De entre las muchas maravillas que componen Lavorare stanca, fíjese el lector cómo el centro gravitatorio del cansancio permea todo: un cansancio del imposible encuentro. Ni siquiera los fumadores son una reconquista feliz de la ignorancia o de la improductividad (como argumentan algunos); en “Fumadores de papel” la angustia se dibuja a través de las exhalaciones de una vida que quisiera: ‘decirle que no/ a una vida que utiliza el amor y la piedad,/ la familia, el trocito de tierra, para atarnos las manos’. En “Dos cigarrillos” el elemento recursivo suele pasarse por alto: hay una historia dentro de una historia dentro de un poema. En la noche, los trabajadores se detienen un instante para fumar, dos de ellos (un hombre y una mujer) harán del encuentro el único subterfugio posible a su realidad. Pero mientras el hablante lírico refiere la historia de la mujer, otra historia se relata: la de un chal que procedía de Río. Evidentemente, el chal pertenecía a esta mujer que se queja de haberlo perdido (puesto que le servía de estufa) en el trajín del día y durante esta pausa entre cigarrillos. Dice el poema: 

Aquel chal procedía de Río, pero la mujer dice 

que le alegra su pérdida, puesto que me ha encontrado. 

Si el chal procedía de Río, hizo un viaje nocturno 

sobre un océano bañado por la luz del gran trasatlántico.

A buen seguro, en noches ventosas. Era regalo de un marinero. 

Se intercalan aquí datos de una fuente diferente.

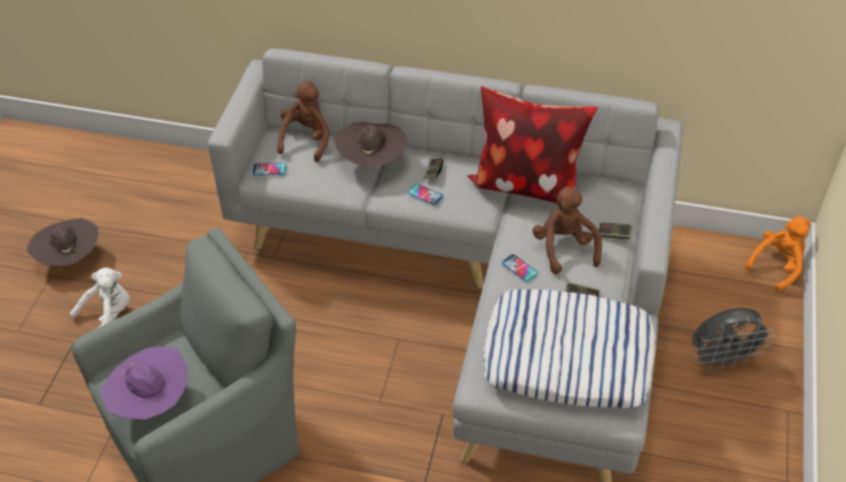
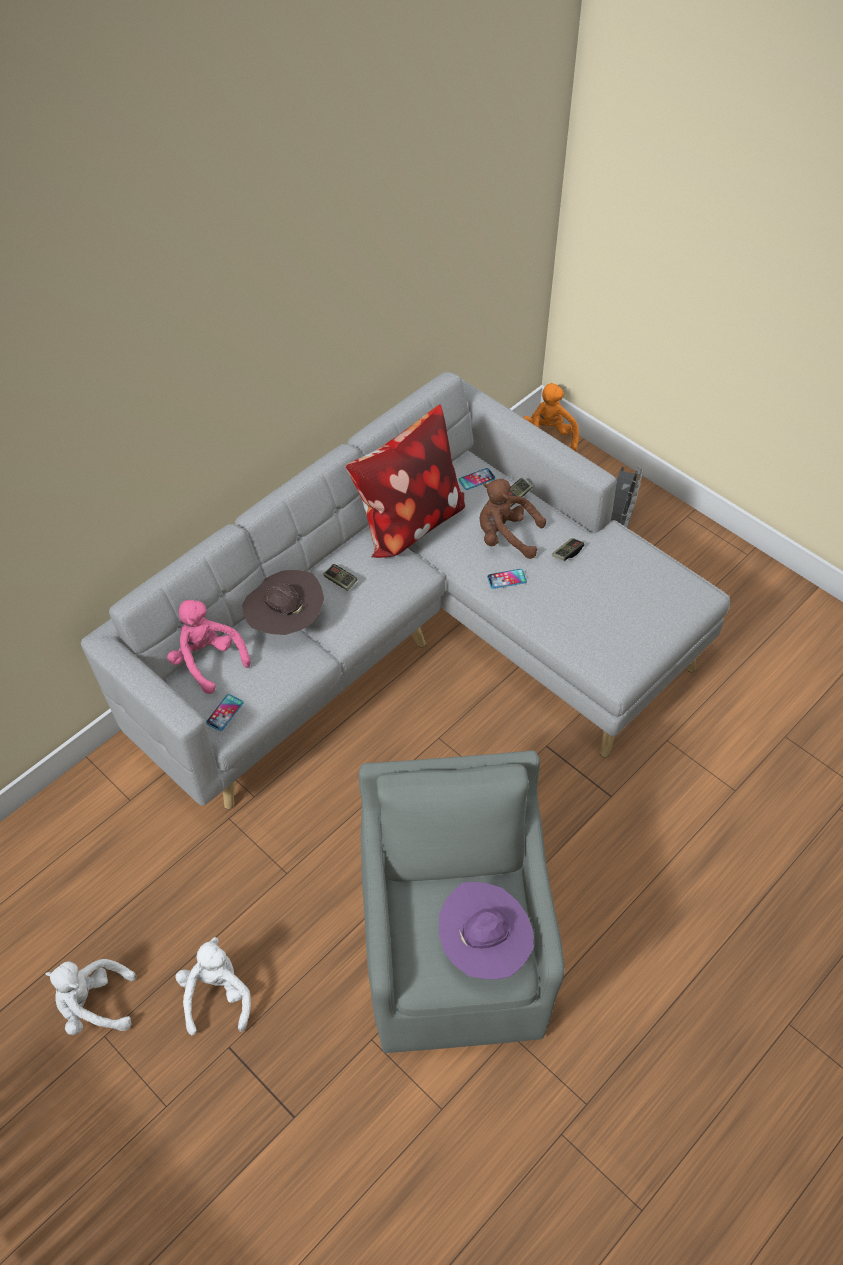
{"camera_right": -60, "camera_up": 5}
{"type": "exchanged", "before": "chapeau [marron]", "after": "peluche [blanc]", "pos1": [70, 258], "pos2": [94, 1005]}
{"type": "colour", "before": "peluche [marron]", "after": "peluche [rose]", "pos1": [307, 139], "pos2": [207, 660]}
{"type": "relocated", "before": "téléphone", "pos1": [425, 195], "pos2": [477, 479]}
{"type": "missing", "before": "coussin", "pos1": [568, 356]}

[…] Miramos hacia el cielo: 

la ventana de allá arriba —me indica la mujer— es la nuestra. 

Pero allí arriba no hay estufa. De noche, los navíos perdidos 

tienen luces escasas o nada más que estrellas. 

Cruzamos la calzada cogidos del brazo, jugando a calentarnos. 

¿Qué indica la historia del chal? El relato de una precariedad que de manera inteligente nos invita a romantizar para quedar seducidos por esta tentación moderna: sí, la pérdida del chal permite el encuentro accidental, azaroso, no sujeto al juego de los cálculos, pero también impide otra cosa. En italiano el remate dice: ‘Traversiamo l’asfalto a braccetto, giocando a scaldarci’, como en español el ‘jugar’ y el ‘calentar’ poseen connotaciones que uno puede deslizar en una u otra dirección.   

Solo una cosa es segura, el chal es la estufa que no se tiene. La lumbre que uno pide para encender el cigarrillo, para distraerse y calentarse, se vuelve una metáfora poderosa. Tan solo hay sustitutos de una llama que nunca se abraza y que nunca abrasa. ¿Es esa la abnormalidad que atraviesa muchos de los poemas en este libro? Es posible. Pero solo una cosa es segura: Lavorare stanca.